Sera-t-elle totale un jour ? Les manifestantes du dernier scrutin, nos suffragettes, n'en doutent pas. il leur est venu du renfort. Un conseil international de femmes a décidé les plus illustres à entrer dans le mouvement. Sa dernière réunion, que Mme Avril de Sainte-Croix avait organisée et que présidait la vice-reine d'Irlande, a donné l'impression d'un Parlement qui aurait une bonne tenue.
Les femmes du monde, qui par éducation, s'effrayaient de ces nouveautés, y sont venues. Mlle Maugeret, dans un congrès que présidait un évèque, les y a amenées et elles ont demandé les droits politiques de la femme.
L'auteur de la motion était Mme Vincent; cet honneur lui revenait. Elle a été la première femme inscrite à Saint-Ouen sur les listes électorales.
L'employé à qui s'adressait cette requête, au premier coup d'oeil, s'aperçut que celle-là n'était venue qu'après un long et minutieux délibéré. Elle parlait posément mais avec autorité. Elle tira de son sac une liasse de textes découverts dans la poussière des bibliothèques, où sa curiosité est assidue,. Elle y prend des notes et les entasse. Le plus redoutable en Mme Vincent, ce sont les archives. Elle a des dossiers par dizaine de mille. L'affiche que vous avez lue, aux élections dernières, venait de là.

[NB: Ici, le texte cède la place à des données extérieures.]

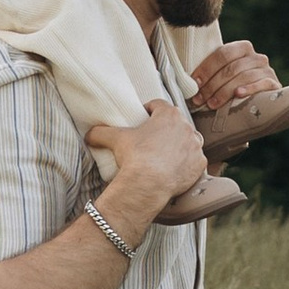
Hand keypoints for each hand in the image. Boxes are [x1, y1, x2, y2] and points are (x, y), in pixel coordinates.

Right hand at [86, 99, 208, 224]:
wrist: (148, 184)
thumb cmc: (135, 157)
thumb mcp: (114, 139)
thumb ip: (100, 132)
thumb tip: (88, 134)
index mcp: (168, 115)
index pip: (159, 105)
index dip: (150, 110)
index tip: (144, 117)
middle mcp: (186, 127)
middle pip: (176, 123)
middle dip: (166, 129)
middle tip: (153, 140)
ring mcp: (195, 146)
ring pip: (189, 141)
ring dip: (180, 144)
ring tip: (166, 155)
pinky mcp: (199, 164)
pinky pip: (195, 161)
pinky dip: (187, 164)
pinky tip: (175, 169)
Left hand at [186, 40, 279, 117]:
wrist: (260, 103)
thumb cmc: (234, 88)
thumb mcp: (224, 76)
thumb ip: (212, 73)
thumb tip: (186, 81)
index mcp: (242, 48)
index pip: (222, 54)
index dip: (206, 69)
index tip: (194, 84)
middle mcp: (256, 56)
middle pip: (231, 68)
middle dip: (212, 85)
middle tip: (199, 99)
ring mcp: (267, 70)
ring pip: (243, 77)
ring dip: (224, 91)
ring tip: (212, 104)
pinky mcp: (274, 84)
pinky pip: (261, 84)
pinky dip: (249, 89)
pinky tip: (238, 95)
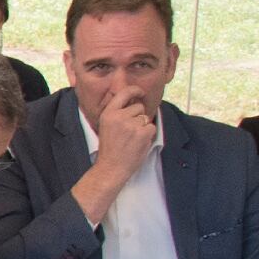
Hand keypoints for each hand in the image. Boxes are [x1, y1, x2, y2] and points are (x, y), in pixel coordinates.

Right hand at [75, 91, 158, 220]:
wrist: (111, 167)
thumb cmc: (110, 148)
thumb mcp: (106, 126)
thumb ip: (117, 113)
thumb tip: (134, 100)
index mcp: (108, 113)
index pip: (124, 93)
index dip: (135, 90)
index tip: (141, 92)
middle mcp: (119, 117)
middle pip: (138, 107)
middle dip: (138, 116)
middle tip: (129, 131)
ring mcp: (131, 125)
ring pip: (146, 118)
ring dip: (143, 127)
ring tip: (132, 139)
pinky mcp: (142, 133)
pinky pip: (151, 127)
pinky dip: (148, 135)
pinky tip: (138, 143)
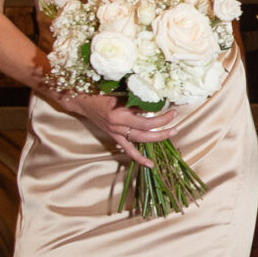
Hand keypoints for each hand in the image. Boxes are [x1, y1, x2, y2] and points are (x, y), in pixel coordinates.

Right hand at [54, 86, 183, 166]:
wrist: (81, 101)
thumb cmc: (99, 92)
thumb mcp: (118, 92)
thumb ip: (134, 99)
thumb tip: (154, 101)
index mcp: (119, 114)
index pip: (146, 119)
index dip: (162, 117)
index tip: (173, 111)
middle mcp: (117, 126)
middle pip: (146, 131)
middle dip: (163, 128)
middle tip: (176, 124)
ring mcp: (115, 133)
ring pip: (140, 140)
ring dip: (157, 138)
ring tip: (171, 134)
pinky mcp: (114, 136)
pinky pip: (128, 149)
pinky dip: (139, 158)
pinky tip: (150, 164)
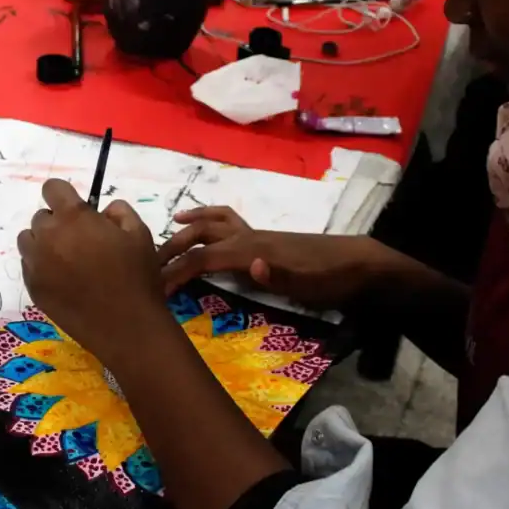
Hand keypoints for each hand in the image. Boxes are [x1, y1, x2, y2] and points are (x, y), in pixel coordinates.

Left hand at [17, 179, 167, 355]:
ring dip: (44, 243)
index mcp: (73, 218)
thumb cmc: (137, 277)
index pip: (52, 188)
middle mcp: (48, 237)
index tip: (76, 208)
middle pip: (41, 217)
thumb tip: (103, 211)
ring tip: (67, 260)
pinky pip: (29, 266)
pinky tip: (64, 280)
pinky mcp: (33, 288)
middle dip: (58, 223)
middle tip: (80, 241)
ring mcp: (36, 264)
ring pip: (28, 241)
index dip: (63, 195)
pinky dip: (42, 266)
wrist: (126, 327)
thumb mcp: (140, 234)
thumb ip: (119, 211)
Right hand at [158, 206, 399, 308]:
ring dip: (189, 225)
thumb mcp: (308, 286)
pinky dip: (210, 219)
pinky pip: (229, 223)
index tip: (154, 289)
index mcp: (251, 251)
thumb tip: (252, 264)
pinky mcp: (265, 239)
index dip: (176, 272)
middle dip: (172, 250)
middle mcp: (249, 238)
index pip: (202, 259)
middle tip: (149, 268)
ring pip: (214, 222)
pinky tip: (205, 227)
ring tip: (168, 231)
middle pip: (200, 238)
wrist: (359, 264)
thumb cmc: (332, 280)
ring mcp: (257, 235)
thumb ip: (278, 276)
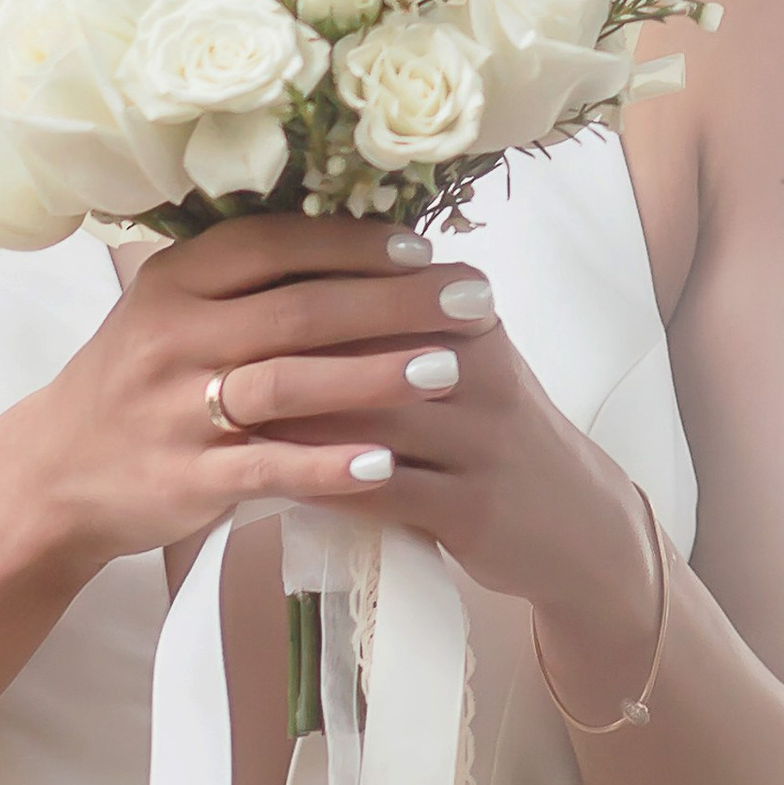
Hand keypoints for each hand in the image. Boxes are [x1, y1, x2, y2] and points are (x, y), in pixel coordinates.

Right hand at [8, 212, 506, 575]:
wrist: (56, 472)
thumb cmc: (137, 379)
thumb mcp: (170, 308)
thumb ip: (245, 279)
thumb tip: (361, 242)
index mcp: (176, 279)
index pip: (275, 244)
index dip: (354, 244)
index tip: (426, 246)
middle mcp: (174, 334)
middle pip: (298, 308)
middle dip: (395, 302)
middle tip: (473, 300)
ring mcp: (177, 408)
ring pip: (288, 382)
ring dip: (374, 376)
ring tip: (448, 371)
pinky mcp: (185, 478)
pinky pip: (267, 467)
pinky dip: (327, 465)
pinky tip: (386, 465)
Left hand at [199, 232, 665, 695]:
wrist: (577, 524)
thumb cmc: (496, 431)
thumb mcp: (467, 357)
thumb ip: (398, 314)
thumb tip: (295, 261)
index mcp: (473, 319)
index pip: (379, 283)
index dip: (303, 280)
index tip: (228, 280)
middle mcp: (481, 371)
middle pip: (366, 345)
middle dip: (285, 344)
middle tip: (206, 341)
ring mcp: (480, 442)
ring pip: (367, 418)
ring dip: (291, 416)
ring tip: (218, 408)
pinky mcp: (472, 510)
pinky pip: (380, 492)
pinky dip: (320, 480)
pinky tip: (266, 478)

Mais le juge  de paix à qui fut déférée l'inscription de Mme Vincent était plus fort en droit qu'en histoire: il débouta cette électrice trop pressée.

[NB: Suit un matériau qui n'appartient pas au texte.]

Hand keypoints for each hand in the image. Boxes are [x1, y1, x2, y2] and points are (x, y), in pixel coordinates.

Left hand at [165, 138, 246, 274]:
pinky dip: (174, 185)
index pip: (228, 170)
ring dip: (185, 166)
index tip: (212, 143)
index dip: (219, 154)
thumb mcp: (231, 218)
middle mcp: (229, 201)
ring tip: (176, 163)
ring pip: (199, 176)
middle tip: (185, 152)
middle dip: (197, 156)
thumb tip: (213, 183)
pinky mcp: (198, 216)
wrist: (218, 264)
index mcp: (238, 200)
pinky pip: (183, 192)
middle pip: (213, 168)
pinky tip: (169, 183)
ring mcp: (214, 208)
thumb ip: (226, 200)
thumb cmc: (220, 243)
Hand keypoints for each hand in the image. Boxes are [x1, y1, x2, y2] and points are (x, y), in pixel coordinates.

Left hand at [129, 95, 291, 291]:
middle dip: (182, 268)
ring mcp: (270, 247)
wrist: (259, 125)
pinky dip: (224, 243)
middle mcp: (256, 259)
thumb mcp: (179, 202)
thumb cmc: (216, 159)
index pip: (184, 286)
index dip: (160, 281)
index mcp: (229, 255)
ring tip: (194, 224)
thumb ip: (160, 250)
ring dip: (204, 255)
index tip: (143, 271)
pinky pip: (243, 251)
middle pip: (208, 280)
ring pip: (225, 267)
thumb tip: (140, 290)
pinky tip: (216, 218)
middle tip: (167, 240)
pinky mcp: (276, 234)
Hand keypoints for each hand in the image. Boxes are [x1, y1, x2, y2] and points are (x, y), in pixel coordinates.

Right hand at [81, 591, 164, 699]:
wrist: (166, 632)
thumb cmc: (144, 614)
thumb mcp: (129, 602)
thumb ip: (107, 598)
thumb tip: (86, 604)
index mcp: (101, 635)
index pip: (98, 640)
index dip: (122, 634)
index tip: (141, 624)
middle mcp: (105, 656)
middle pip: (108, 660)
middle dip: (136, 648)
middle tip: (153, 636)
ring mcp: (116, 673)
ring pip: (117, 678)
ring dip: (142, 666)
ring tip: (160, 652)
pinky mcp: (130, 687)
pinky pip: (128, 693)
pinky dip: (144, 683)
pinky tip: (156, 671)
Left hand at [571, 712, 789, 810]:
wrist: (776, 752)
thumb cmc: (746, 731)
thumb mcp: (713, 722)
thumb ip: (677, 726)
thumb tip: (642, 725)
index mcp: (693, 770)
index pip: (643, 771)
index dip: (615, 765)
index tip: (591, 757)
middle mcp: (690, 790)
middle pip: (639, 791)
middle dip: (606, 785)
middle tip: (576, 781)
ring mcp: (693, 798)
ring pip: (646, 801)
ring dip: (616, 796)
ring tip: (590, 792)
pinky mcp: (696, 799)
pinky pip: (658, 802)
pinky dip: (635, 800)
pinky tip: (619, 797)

Depuis, nous ne recevons pas une lettre de ces ligueuses sans qu'elle porte cette mention: "La femme doit voter", et qu'à côté du timbre officiel s'étale le timbre féministe, inventé par Mme H. Auclert.
Il y avait un homme qui avait beaucoup médit des femmes. Il avait dit ironiquement qu'on reconnaissait qu'elles étaient l'oeuvre du septième jour, à ce signe qu'on y sentait la fatigue: c'était Dumas fils. Mais la logique l'a vaincu. Comme une femme l'interrogeait sur le féminisme; il lui écrivit:
"Tous les arguments qu'on vous oppose sont des reflets du droit romain, dont le droit humain, naturel, aura bientôt raison. Bien fous sont ceux qui, ayant voulu la liberté pour l'homme, n'ont pas prévu qu'il faudrait aussi la donner à la femme."
Ces paroles ont tout l'air d'une prophétie. Les conquêtes auxquelles le féminisme nous ont fait assister depuis vingt ans le prouvent. Que de préjugés atteints ! Est-ce la fin du duel des sexes ? Qui le saurait dire ? Mais de même le duel ne fait que commencer. Rassurez-vous: "Le duel des sexes, a écrit Mme Jean Bertheroy, ne peut être jamais qu'artificiel ou simulé. Ce duel rappelle ceux de ces adversaires qui échangent deux balles sans résultat sur le terrain, et s'en vont déjeuner ensemble après".

                                                                                                          Georges Montorgueil



Je sais tout, magazine encyclopédique de la famille, 15 août 1906.